Ouro: uma relíquia do passado?

Do ponto de vista estratégico, é importante manter as reservas de ouro de que o país dispõe.

Certamente. Mas fará sentido que Portugal, um dos países com as maiores reservas de ouro do mundo (13.ª posição), aliene as suas reservas de ouro? Existem várias razões para manter as reservas de ouro.

Note-se, em primeiro lugar, que o sistema de moeda fiduciária sem convertibilidade, baseado no dólar, é relativamente recente: ocorre com a decisão do Presidente Nixon de abandonar esse padrão em 1971, há “apenas” quase 47 anos. Não que se advogue o regresso ao padrão ouro, mas o período desde 1971 foi caracterizado por um crescimento muito significativo do sistema financeiro e do endividamento global das economias desenvolvidas.
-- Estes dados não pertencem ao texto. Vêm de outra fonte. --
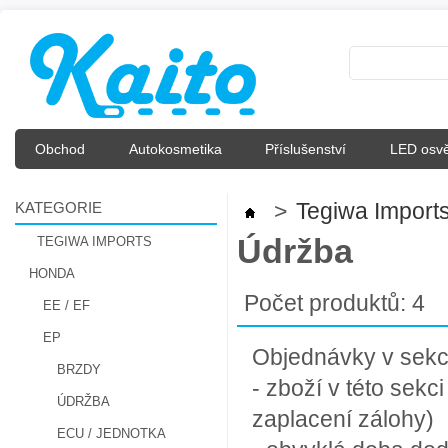
Obchod
Autokosmetika
Příslušenství
LED osvě
KATEGORIE
>
Tegiwa Import
Údržba
TEGIWA IMPORTS
HONDA
Počet produktů: 4
EE / EF
EP
Objednávky v sekci 
BRZDY
- zboží v této sek
ÚDRŽBA
zaplacení zálohy)
ECU / JEDNOTKA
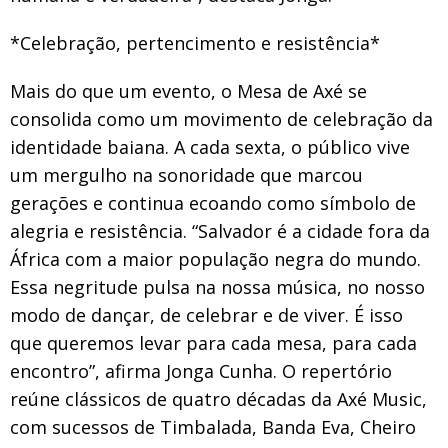
*Celebração, pertencimento e resistência*
Mais do que um evento, o Mesa de Axé se
consolida como um movimento de celebração da
identidade baiana. A cada sexta, o público vive
um mergulho na sonoridade que marcou
gerações e continua ecoando como símbolo de
alegria e resistência. “Salvador é a cidade fora da
África com a maior população negra do mundo.
Essa negritude pulsa na nossa música, no nosso
modo de dançar, de celebrar e de viver. É isso
que queremos levar para cada mesa, para cada
encontro”, afirma Jonga Cunha. O repertório
reúne clássicos de quatro décadas da Axé Music,
com sucessos de Timbalada, Banda Eva, Cheiro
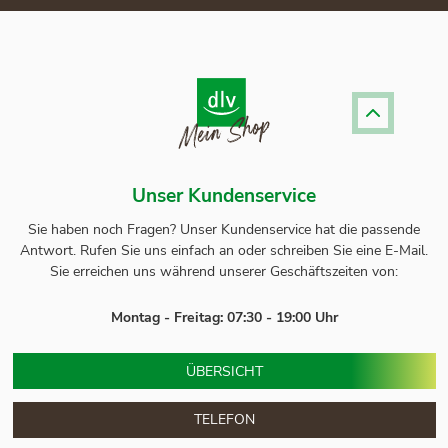
Unser Kundenservice
Sie haben noch Fragen? Unser
Kundenservice
hat die passende
Antwort.
Rufen Sie uns einfach an oder schreiben Sie eine E-Mail.
Sie erreichen uns während unserer Geschäftszeiten von:
Montag - Freitag: 07:30 - 19:00 Uhr
ÜBERSICHT
TELEFON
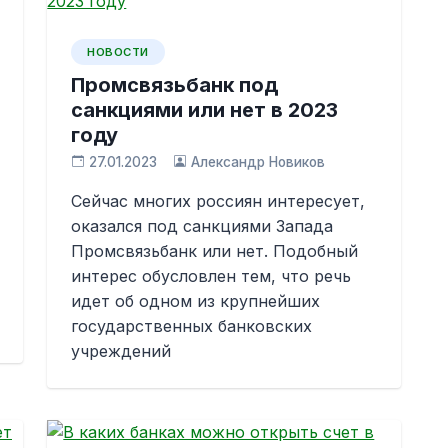
НОВОСТИ
Промсвязьбанк под
санкциями или нет в 2023
году
27.01.2023
Александр Новиков
Сейчас многих россиян интересует,
оказался под санкциями Запада
Промсвязьбанк или нет. Подобный
интерес обусловлен тем, что речь
идет об одном из крупнейших
государственных банковских
учреждений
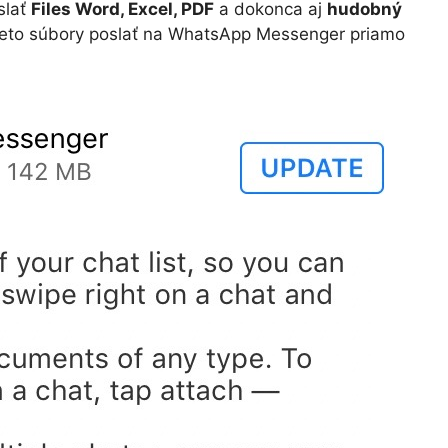
slať
Files Word, Excel, PDF
a dokonca aj
hudobný
tieto súbory poslať na WhatsApp Messenger priamo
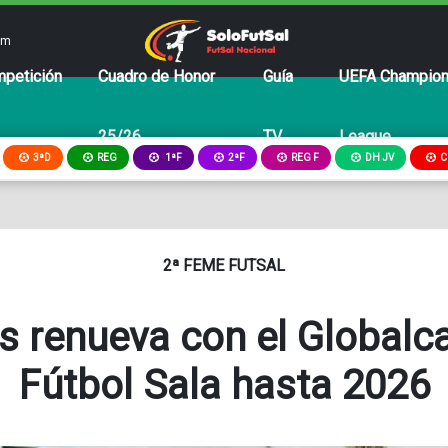
om
petición
Cuadro de Honor
Guía
UEFA Champio
25/26
TV
League
3ªD
REG
2ªF
REG F
DH JV
C
1ªF
2ª FEME FUTSAL
s renueva con el Globalc
Fútbol Sala hasta 2026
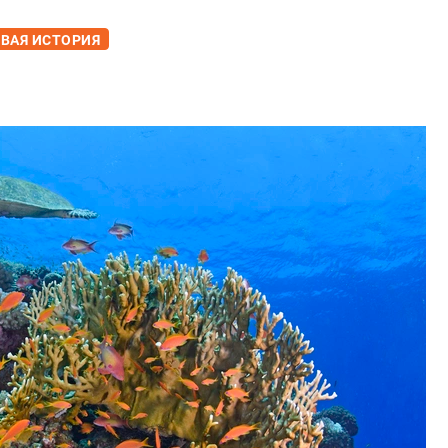
ВАЯ ИСТОРИЯ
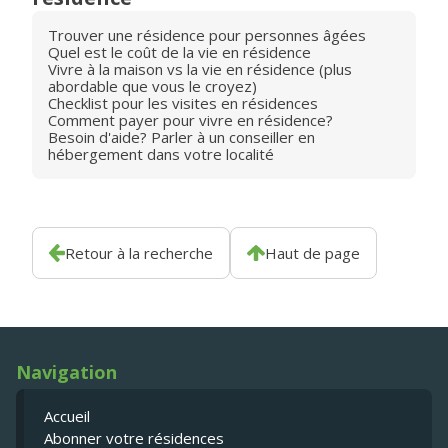
Trouver une résidence pour personnes âgées
Quel est le coût de la vie en résidence
Vivre à la maison vs la vie en résidence (plus
abordable que vous le croyez)
Checklist pour les visites en résidences
Comment payer pour vivre en résidence?
Besoin d'aide? Parler à un conseiller en
hébergement dans votre localité
Retour à la recherche
Haut de page
Navigation
Accueil
Abonner votre résidences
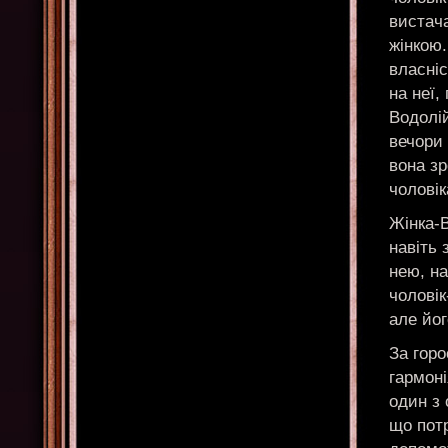
вистача
жінкою.
власні
на неї
Водолій
вечори 
вона зр
чоловік
Жінка-
навіть 
нею, на
чоловік
але йо
За горо
гармоні
один з 
що потр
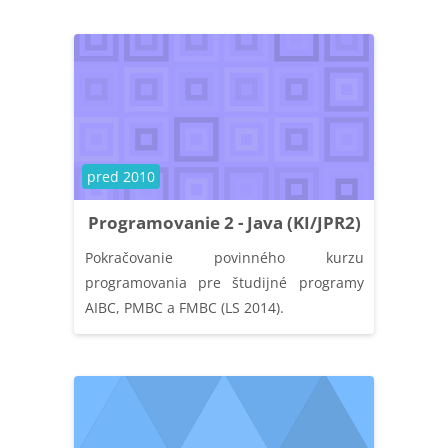
Kategória kurzu
pred 2010
Programovanie 2 - Java (KI/JPR2)
Pokračovanie povinného kurzu
programovania pre študijné programy
AIBC, PMBC a FMBC (LS 2014).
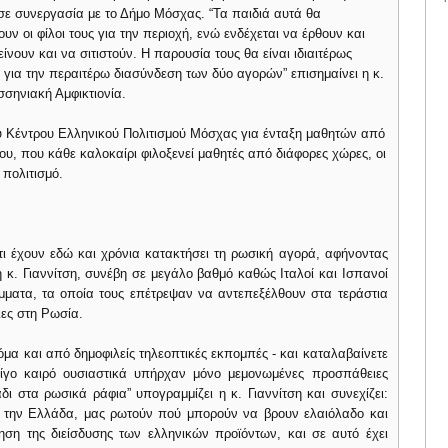
 σε συνεργασία με το Δήμο Μόσχας. “Τα παιδιά αυτά θα
ν οι φίλοι τους για την περιοχή, ενώ ενδέχεται να έρθουν και
ίνουν και να σιτιστούν. Η παρουσία τους θα είναι ιδιαιτέρως
ι για την περαιτέρω διασύνδεση των δύο αγορών” επισημαίνει η κ.
σσηνιακή Αμφικτιονία.
 Κέντρου Ελληνικού Πολιτισμού Μόσχας για ένταξη μαθητών από
ου, που κάθε καλοκαίρι φιλοξενεί μαθητές από διάφορες χώρες, οι
 πολιτισμό.
ότι έχουν εδώ και χρόνια κατακτήσει τη ρωσική αγορά, αφήνοντας
η κ. Γιαννίτση, συνέβη σε μεγάλο βαθμό καθώς Ιταλοί και Ισπανοί
ματα, τα οποία τους επέτρεψαν να αντεπεξέλθουν στα τεράστια
ιες στη Ρωσία.
μα και από δημοφιλείς τηλεοπτικές εκπομπές - και καταλαβαίνετε
λίγο καιρό ουσιαστικά υπήρχαν μόνο μεμονωμένες προσπάθειες
 στα ρωσικά ράφια” υπογραμμίζει η κ. Γιαννίτση και συνεχίζει:
ι την Ελλάδα, μας ρωτούν πού μπορούν να βρουν ελαιόλαδο και
ηση της διείσδυσης των ελληνικών προϊόντων, και σε αυτό έχει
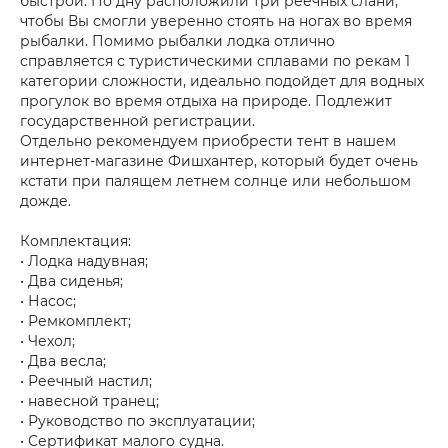
быстрой. По дну расположили три реечных слани,
чтобы Вы смогли уверенно стоять на ногах во время
рыбалки. Помимо рыбалки лодка отлично
справляется с туристическими сплавами по рекам 1
категории сложности, идеально подойдет для водных
прогулок во время отдыха на природе. Подлежит
государственной регистрации.
Отдельно рекомендуем приобрести тент в нашем
интернет-магазине Фишхантер, который будет очень
кстати при палящем летнем солнце или небольшом
дожде.
Комплектация:
• Лодка надувная;
• Два сиденья;
• Насос;
• Ремкомплект;
• Чехол;
• Два весла;
• Реечный настил;
• навесной транец;
• Руководство по эксплуатации;
• Сертификат малого судна.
Afigura-se ainda que o sistema financeiro internacional baseado no dólar está sob tensão significativa. O Institute of International Finance estima que a dívida global (privada e pública) representa 327% do PIB, com o crescimento muito rápido da dívida sobretudo nos países emergentes, em particular, na China, onde se estima que ascenda presentemente a 304% do PIB, quando há um ano atrás seria de 250% do PIB.

Por outro lado, a situação macroeconómica dos EUA não é famosa. A sua dívida total representava 334% do PIB em 2016, com uma dívida externa elevada, elevados défices da balança comercial e da balança corrente e uma dívida pública também elevada.

Afigura-se que o sistema financeiro está num processo de transição do dólar para outra moeda, que não se sabe bem qual será. A tensão e incerteza geopolítica que acompanha este processo leva várias potências como a China e a Rússia, mas também em menor grau a Alemanha, a acumular reservas de ouro e outros activos reais, i.e., a procurar reduzir os seus activos denominados em dólares, que colocam essas potências na dependência dos EUA.

O euro poderia ser um porto seguro neste processo, mas não é. A instabilidade política que se vive dentro da zona euro, com a adopção de políticas económicas que favorecem uns países (sobretudo credores) em prejuízo de outros e diversos jogos internos contraproducentes de soma nula, fragiliza o euro e poderá mesmo levar, a prazo, à desintegração da zona euro.

Aliás, é possível que no contexto das actuais reformas da zona euro venha a ser exigido que os bancos centrais nacionais só possam aceder a liquidez adicional, via o sistema de compensações entre bancos centrais nacionais (o TARGET2), se oferecerem como colateral dívida de países credores ou as reservas de ouro do próprio país. Se tal sistema vier a ser imposto, não somente Portugal, Itália e provavelmente França ficariam sem as suas reservas de ouro, como também ver-se-iam posteriormente forçados a sair do euro. Afigura-se, por isso, que Portugal deve negociar com países como Itália e França de forma a vetar essas eventuais propostas de alteração das regras do TARGET2.

Se, nas próximas décadas, ocorrer uma transição do sistema financeiro internacional e do sistema de comércio internacional do dólar para outra moeda, afigura-se que essa transição se fará com o recurso indirecto ao ouro como instrumento de reservas internacionais. Ou seja, do ponto de vista estratégico, é importante manter as reservas de ouro de que o país dispõe.

Afigura-se que somente poderia fazer sentido alienar essas reservas de ouro se estas se apreciassem de tal forma — valerão no momento cerca de 13 mil milhões de euros — que permitissem amortizar uma parte significativa da dívida externa (407 mil milhões de euros no 3.º trimestre de 2017) e pública (cerca de 243 mil milhões de euros em Novembro de 2017) do país. Mas tal cenário de apreciação do ouro não parece provável... pelo menos para já.